Hapishanelerde sadece baskı ve şiddet, yasak ve ceza yok, tüm bu saldırılara karşı toplumun, işçi sınıfının en bilinçli öğelerinden oluşan politik canlı insan bireylerinin süren direnişi vardır. Yaşama yön veren zulüm değil, zulme karşı direnenlerdir ve direnişle örülen kolektif ruh ve yaşamdır. 30 yıllık mahpusluktan sonra infazı yakılarak devrimciler biraz daha hapiste tutulmak isteniyorsa bu olgu dayatılan teslimiyet politikasının bir işe yaramadığının kanıtıdır. İşçi sınıfının, halkın, ezilen Kürt ulusunun, azınlık milliyetlerin özgürce yaşama isteği ve mücadelesine olan bağlılığın somut ifadesidir. Halkımız “Devrimci Tutsaklar Onurumuzdur” sloganını atıyor, çünkü bu onuru can bedeli taşıyan yürekli evlatlarını görmektedir. Sınıf bilinçli proletarya, kitleler, ilerici ve demokratik kesimlerin artan baskılara karşı mücadelesi güçlendikçe etkisi her alanda görülecektir. Mücadele etmek dışında baskılardan kurtulmak, demokrasiyi kazanmak ve sosyalizm hedefini yakınlaştırmak mümkün değildir.
Komünist devrimci tutsaklar halk kitlelerinin, devrimci ve demokratik örgütlerin hapishanelerde artan baskılara karşı duyarlı olmasını, tepki koymasını, mücadele etmesine yönelik çağrı yağıyor. Diğer çeşitli tutsak yakınları örgütlenmesi ve YDAD’ninde içinde yer aldığı Tutsaklarla Dayanışma İnisiyatifi (TDİ) “Hasta Tutsaklar Serbest Bırakılsın, İnfaz Yakmalara Son” şiarını yükseltmesi önemlidir. Maoist tutsaklar bu çalışmaları selamlıyorlar.

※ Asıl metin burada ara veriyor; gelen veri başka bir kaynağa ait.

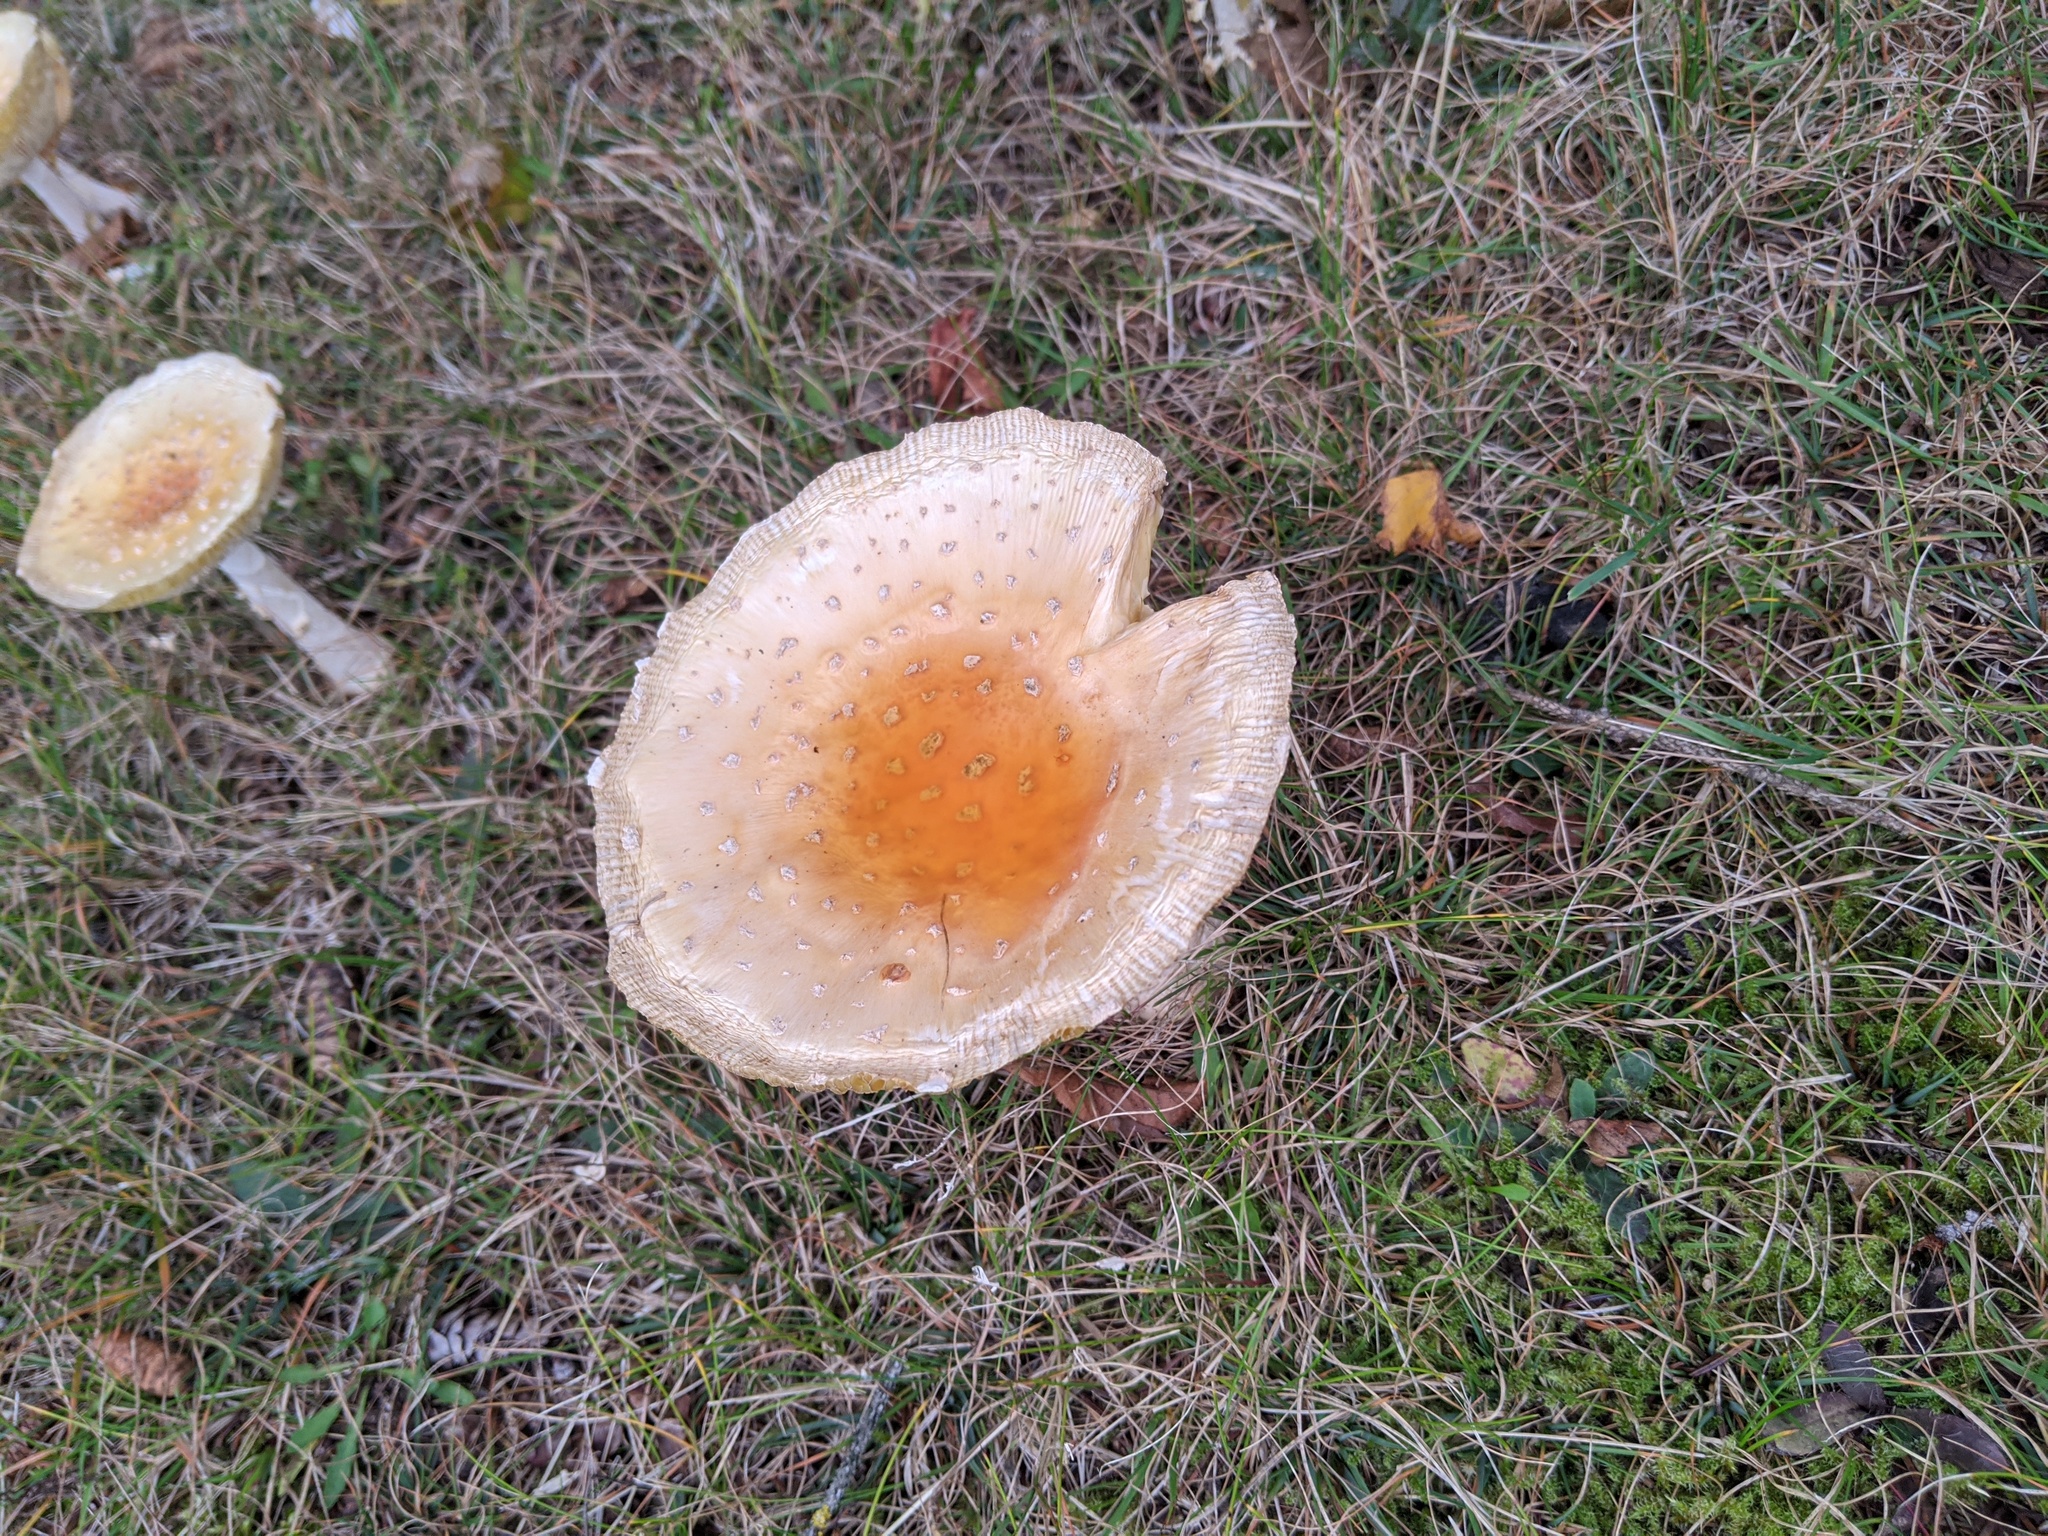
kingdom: Fungi
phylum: Basidiomycota
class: Agaricomycetes
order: Agaricales
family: Amanitaceae
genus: Amanita
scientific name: Amanita muscaria
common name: Fly agaric
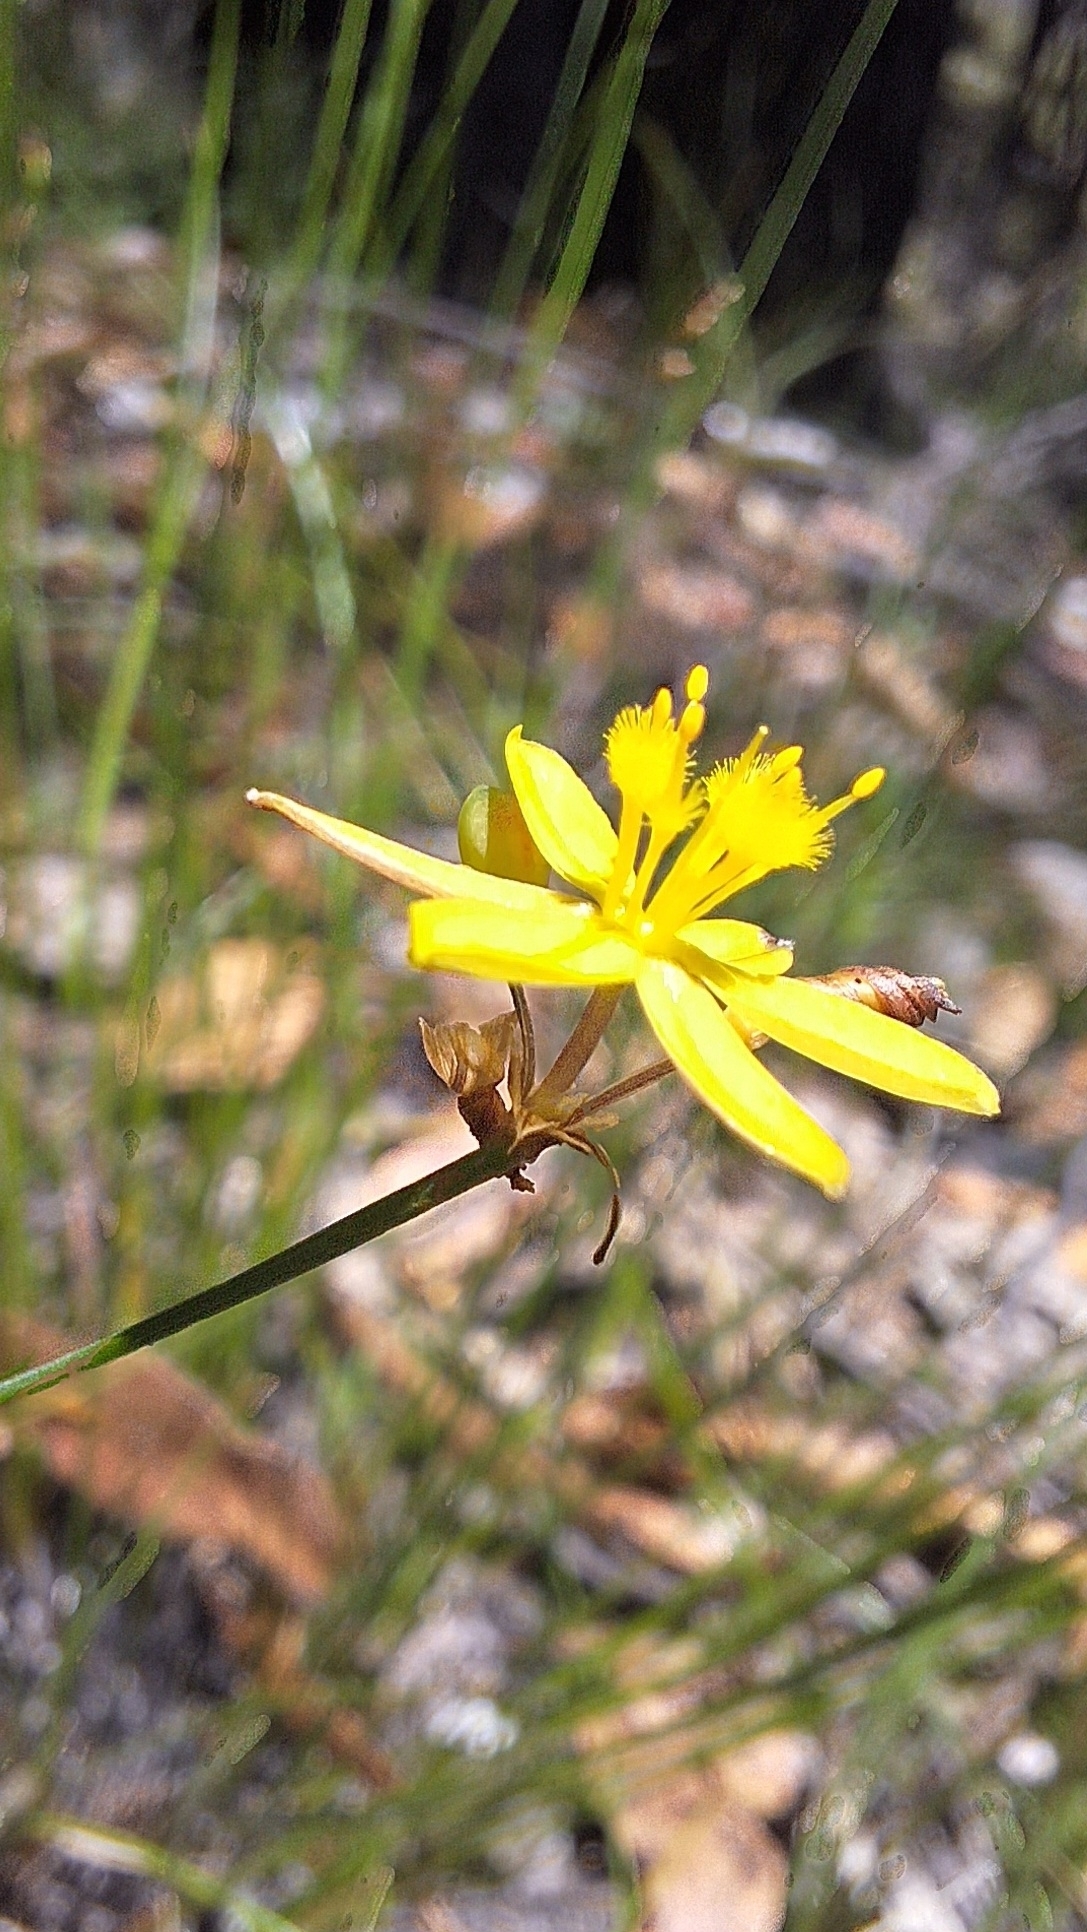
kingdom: Plantae
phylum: Tracheophyta
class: Liliopsida
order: Asparagales
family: Asphodelaceae
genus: Tricoryne
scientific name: Tricoryne elatior
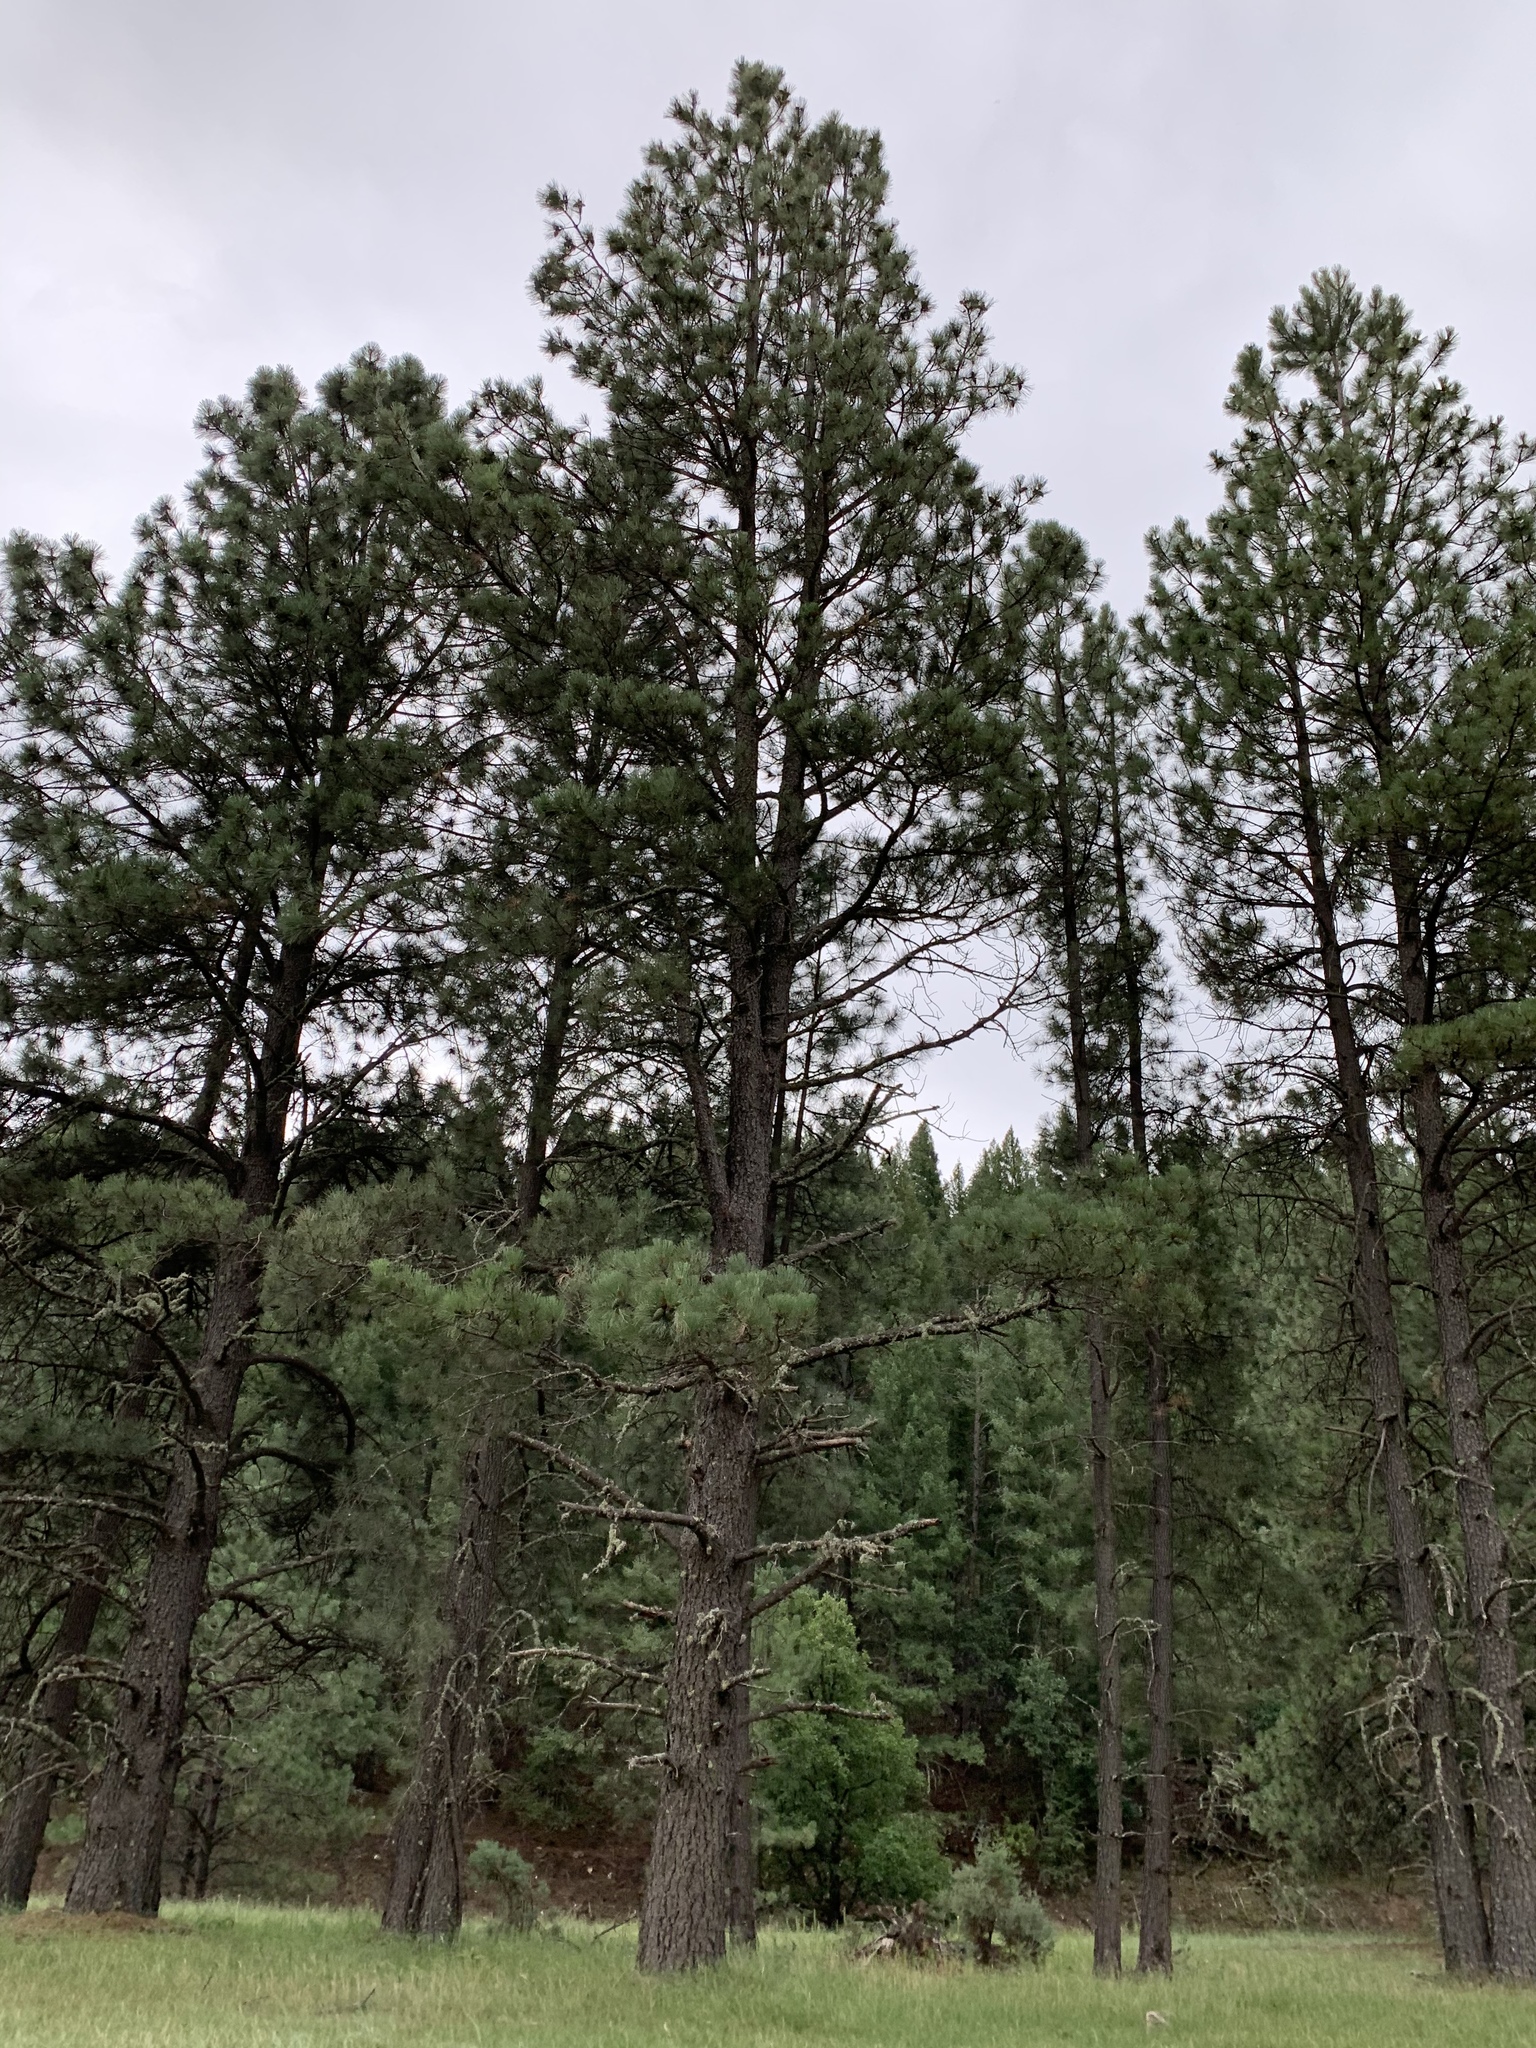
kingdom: Plantae
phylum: Tracheophyta
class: Pinopsida
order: Pinales
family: Pinaceae
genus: Pinus
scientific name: Pinus ponderosa
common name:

Zulmün olduğu yerde direnmek meşrudur! Hasta tutsaklar serbest bırakılsın! Hapishanelerde siyasi baskılara son verilsin! İnfaz yakmalara son verilsin, devrimci tutsaklara özgürlük! Kitap, sosyalist gazeteler, dergilerin kısıtlamasına son verilsin. Çıplak arama işkencesine son verilsin. Hücrelerin içini ve havalandırmaları gözetleyen kamera gözetim sistemi kaldırılsın. Tecrit işkencesine son verilsin. Açık görüş, sohbet hakkına yönelik kısıtlamalar kaldırılsın. Siyasi baskı amaçlı disiplin cezaları, hücre hapsi cezalarına son verilsin. Keyfi aramalar, sürgün sevkler, gece baskınlarına, zorla yer değiştirmelere, defterlere el koymalara, mektup engellemelerine son verilsin.
Başta da belirttiğimiz gibi hepsinden evvel Hasta tutsaklar serbest bırakılsın. Egemen sınıf ezilen ve sömürülen kitlelere hiçbir şey vermez, her yerde kitleler haklarını mücadeleyle kazanırlar. Mücadelemizi sürdüreceğiz ve mutlaka kazanacağız!